Taken together, we hypothesize that FOXG1 likely accounts for DGAP294’s neurological problems, although contribution from ADGRL2 cannot be dismissed. It is possible that ADGRL2 could add to the multiple clinical presentations of FOXG1 syndrome; however, our study cannot currently distinguish the contribution of ADGRL2 disruption in the setting of FOXG1 position effects in DGAP294 given absence of knowledge of a clear association for ADGRL2 with human disease at present.
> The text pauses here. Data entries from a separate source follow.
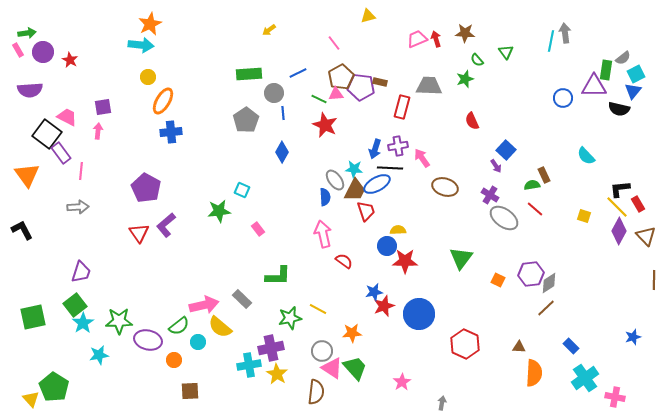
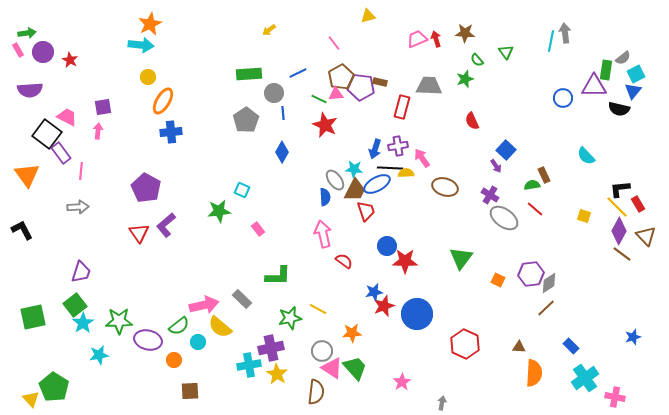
yellow semicircle at (398, 230): moved 8 px right, 57 px up
brown line at (654, 280): moved 32 px left, 26 px up; rotated 54 degrees counterclockwise
blue circle at (419, 314): moved 2 px left
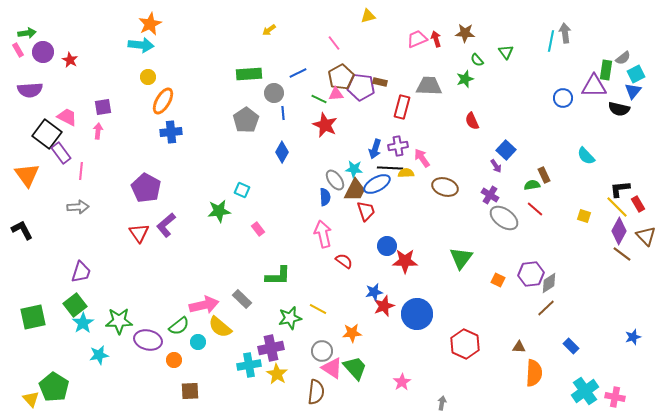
cyan cross at (585, 378): moved 13 px down
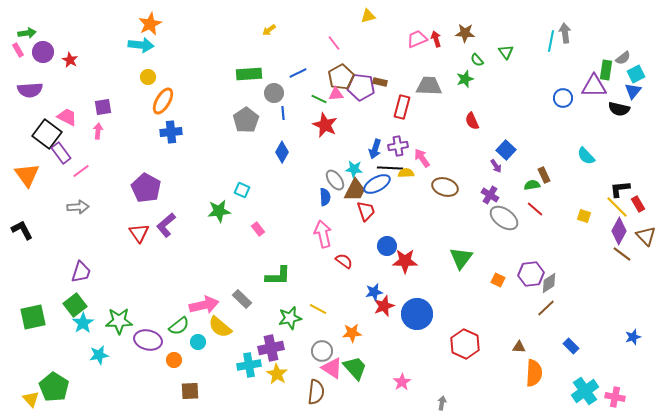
pink line at (81, 171): rotated 48 degrees clockwise
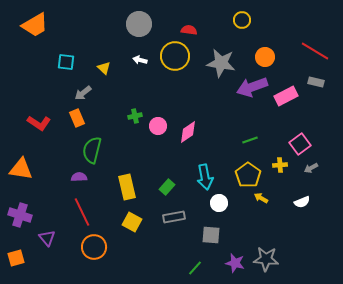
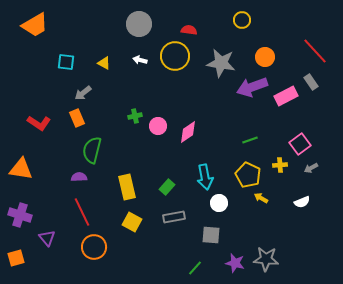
red line at (315, 51): rotated 16 degrees clockwise
yellow triangle at (104, 68): moved 5 px up; rotated 16 degrees counterclockwise
gray rectangle at (316, 82): moved 5 px left; rotated 42 degrees clockwise
yellow pentagon at (248, 175): rotated 10 degrees counterclockwise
Transcriptional and chromatin conformation experiments in translocation engineered neuronal cell lines and/or mouse models may be able to tease apart the roles of both mechanisms or confirm their functional synergy.

Overall, DGAP294 highlights the importance of performing comprehensive clinical sequencing studies and their analysis when neither exome analysis nor microarrays detect variants and rearrangements that affect function; such information can be of value not only in the discovery of directly affected genes in a particular disease, but also further complement diagnosis and possible future therapies through assessment of potential position effects.